(Information shown Opens)
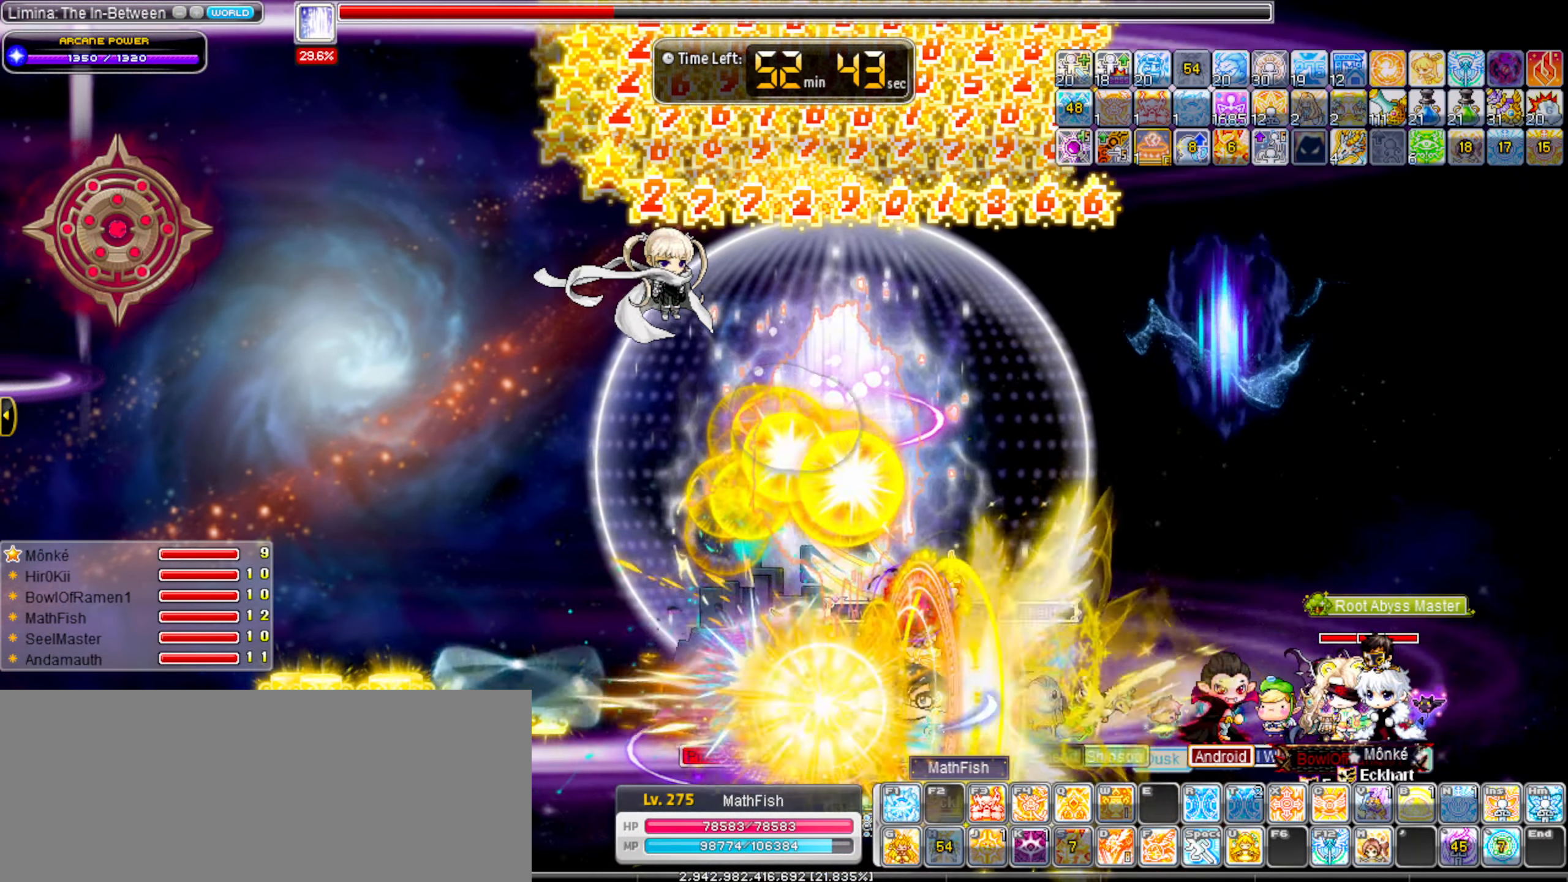
{"keys": ["left"], "events": [[50, "left", "up"], [133, "left", "down"]]}
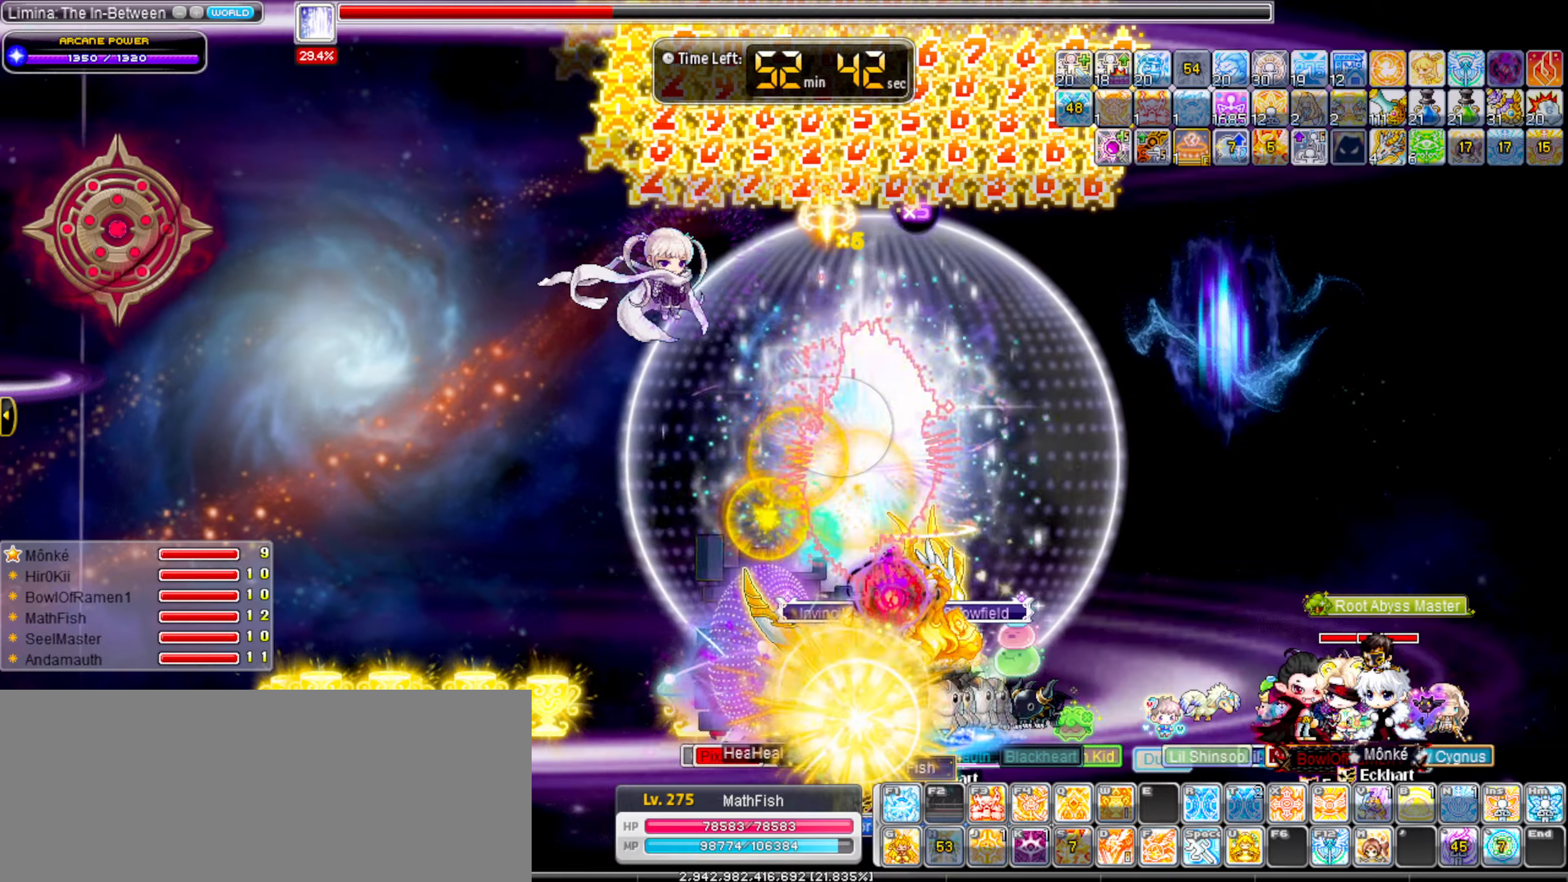
{"keys": ["left"], "events": [[67, "alt_l", "down"], [67, "left", "up"], [67, "right", "down"], [150, "alt_l", "up"], [250, "alt_l", "down"], [300, "right", "up"], [334, "alt_l", "up"], [484, "left", "down"]]}
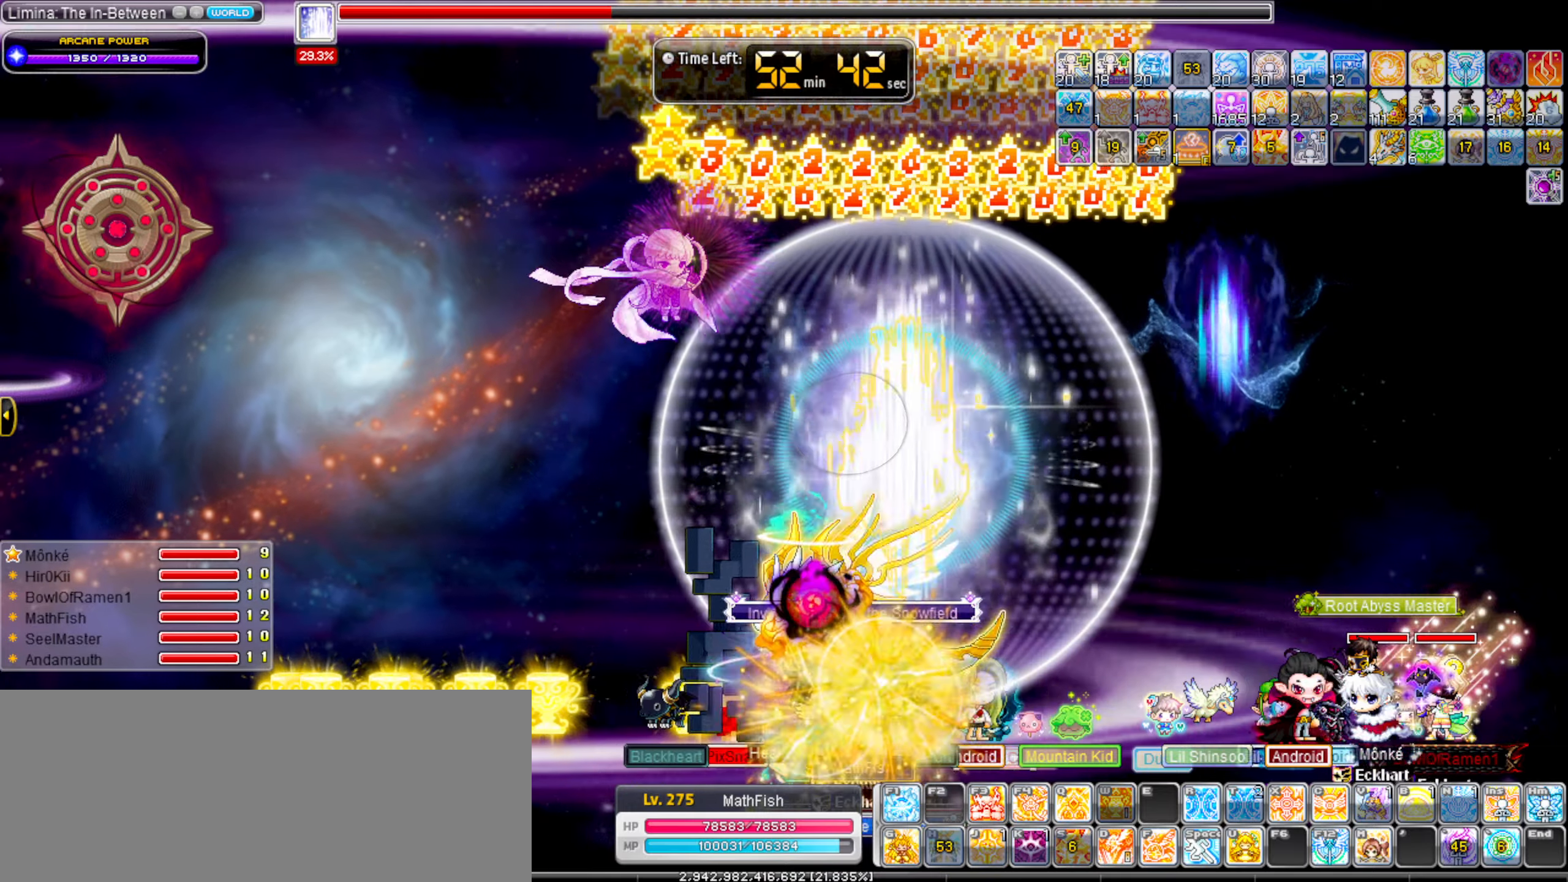
{"keys": ["alt_l"], "events": [[167, "left", "up"], [167, "right", "down"], [267, "alt_l", "down"], [350, "alt_l", "up"], [450, "alt_l", "down"], [450, "right", "up"]]}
(Information shown Closes)
▶ [What you should do]:
No pictures go in the copy. Set down all the data exactly.

▶ [Result for this task]:
{"keys": ["left"], "events": [[50, "left", "up"], [133, "left", "down"]]}
{"keys": ["left"], "events": [[67, "alt_l", "down"], [67, "left", "up"], [67, "right", "down"], [150, "alt_l", "up"], [250, "alt_l", "down"], [300, "right", "up"], [334, "alt_l", "up"], [484, "left", "down"]]}
{"keys": ["alt_l"], "events": [[167, "left", "up"], [167, "right", "down"], [267, "alt_l", "down"], [350, "alt_l", "up"], [450, "alt_l", "down"], [450, "right", "up"]]}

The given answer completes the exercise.